In view of these benefits, the index which GGOV aims to track2 provides exposure only to government bonds, and only to those of major (G7) industrial countries3. As a result, the portfolio of bonds included in GGOV’s index has an average credit rating higher than the bonds in many other widely-followed global benchmark bond indices, such as the Bloomberg Barclays Global Aggregate Index (BBGAI) (which includes corporate bonds) and the Bloomberg Barclays Global Treasury Bond Index (BBGTI) (which includes non-G7 government bonds4).
Indeed, as at 31 March 2020, GGOV’s index had an average credit rating of AA, compared with AA- for BBGAI and BBGTI. As seen in the chart below, while GGOV’s index had a modestly smaller exposure to bonds with the highest AAA credit rating, it had a much higher exposure to the next mostly highly-rated AA-rated bonds, and lower exposure to lower-rated A and BBB bonds.
Long-duration bonds offer attractive diversification features
Due to their greater price sensitivity to changes in market interest rates, long-duration bonds5 – as distinct from shorter-duration bonds – historically have tended to both reward investors through higher yields over time and also provide attractive portfolio protection qualities in times of equity market weakness, as they benefit most from the declines in global bond yields usually seen in these periods6.
To take advantage of these benefits, the index which GGOV aims to track also specifically targets bonds of relatively long duration. As at 31 March 2020, the average duration of bonds in GGOV’s index was around 21 years, or almost three times the 7.2 year average duration of bonds in the BBGAI, and more than twice the 8.5 year average duration of the BBGTI.
As seen in the chart below, this has meant GGOV’s index has tended to produce stronger returns than the BBGAI and BBGTI during recent periods of equity market weakness, reflecting both its long duration and high credit quality features.
At the same time, investors have tended to be rewarded for holding these longer duration bonds through a higher yield. As at end-March 2020, the yield-to-maturity (after AUD-hedging) for GGOV’s Index was 1.68% p.a.7, compared with 1.59% p.a. and 1.13% p.a. for the BBGAI and BBGTI respectively.

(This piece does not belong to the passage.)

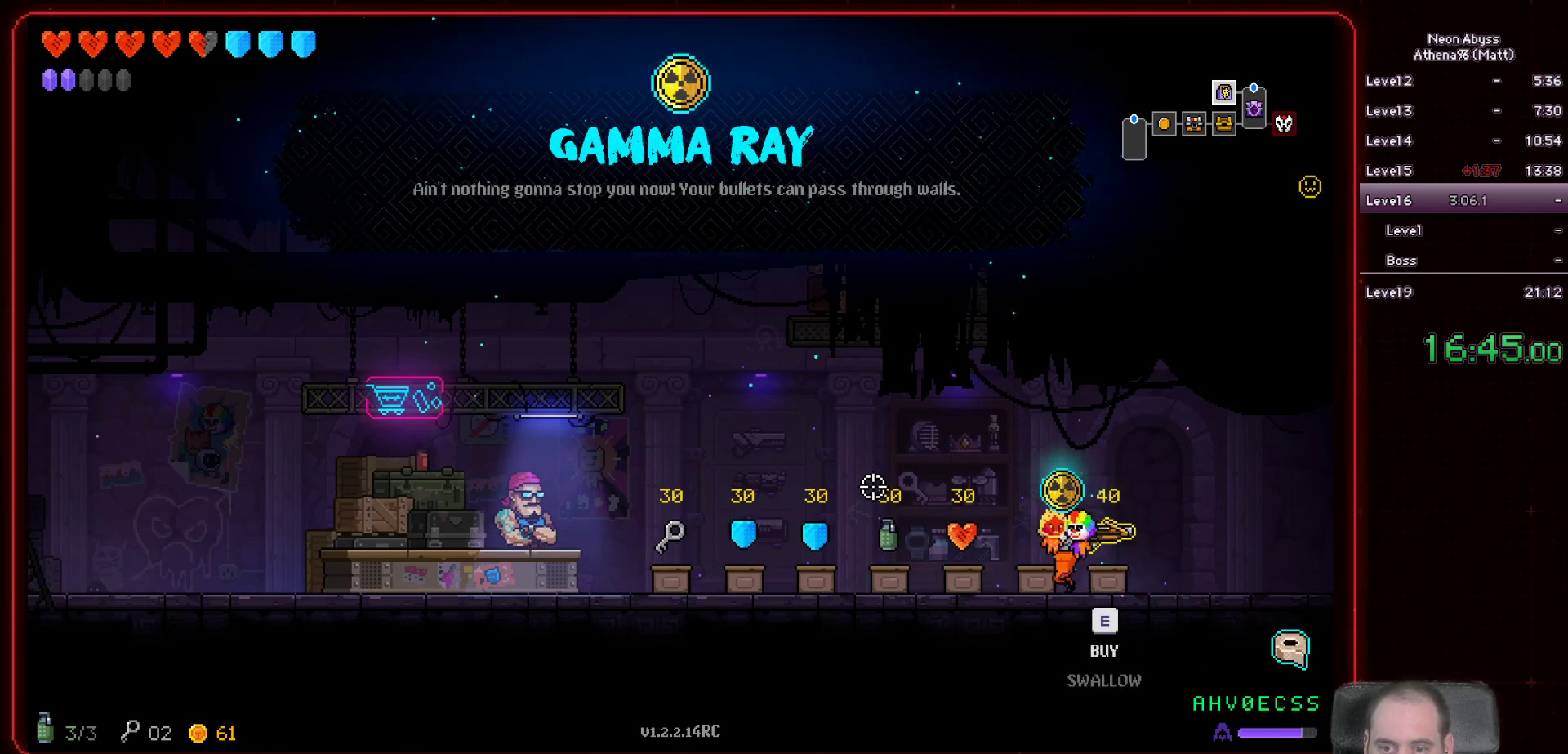
{"keys": ["a"], "mouse": [], "events": [[67, "a", "up"], [133, "d", "down"], [400, "d", "up"], [450, "a", "down"]]}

All up, by combining the desirable features of high credit quality and long duration, the index of bonds which GGOV aims to track has the potential to offer both a relatively attractive yield and useful diversification attributes when held alongside equities in a multi-asset class portfolio.
1. Credit ratings merely reflect the opinion of a particular ratings agency, and do not provide any assurance regarding the bond issuer’s ability to meet its payment obligations in relation to a bond. Credit ratings are not intended to be an investment recommendation or used as a basis for assessing investment merit.
2. S&P G7 Sovereign Duration-Capped 20+ Year AUD Hedged Bond Index.
3. The G7 countries are: USA, Japan, Germany, United Kingdom, Italy, France and Canada.
4. These include Spain, Korea, the Netherlands, Australia, Belgium, China and Switzerland.
5. Duration, or more technically defined modified duration, is a summary measure of the price sensitivity of a bond, or bond index, to changes in the general level of interest rates. It is generally linked to a bond’s remaining term-to-maturity (i.e. number of years before principal is repaid. A modified duration of 5, for example, indicates that the price return of the bond or bond index would decline by around 5% for every 1 percentage point change in interest rates. Financial markets usually reward bonds with a higher price sensitivity to interest rates with a higher yield, due to their likely greater return volatility – as a standalone investment – over time. The longer a bonds duration, the longer the future stream of fixed nominal income payments that a bond pledges to pay investors. When interest rates change, the present value of this future stream is worth more in today’s dollars.
6. Past performance is not indicative of future performance.
7. Yield is variable – not indicative of future yields. Yield does not take into account GGOV’s fees and costs.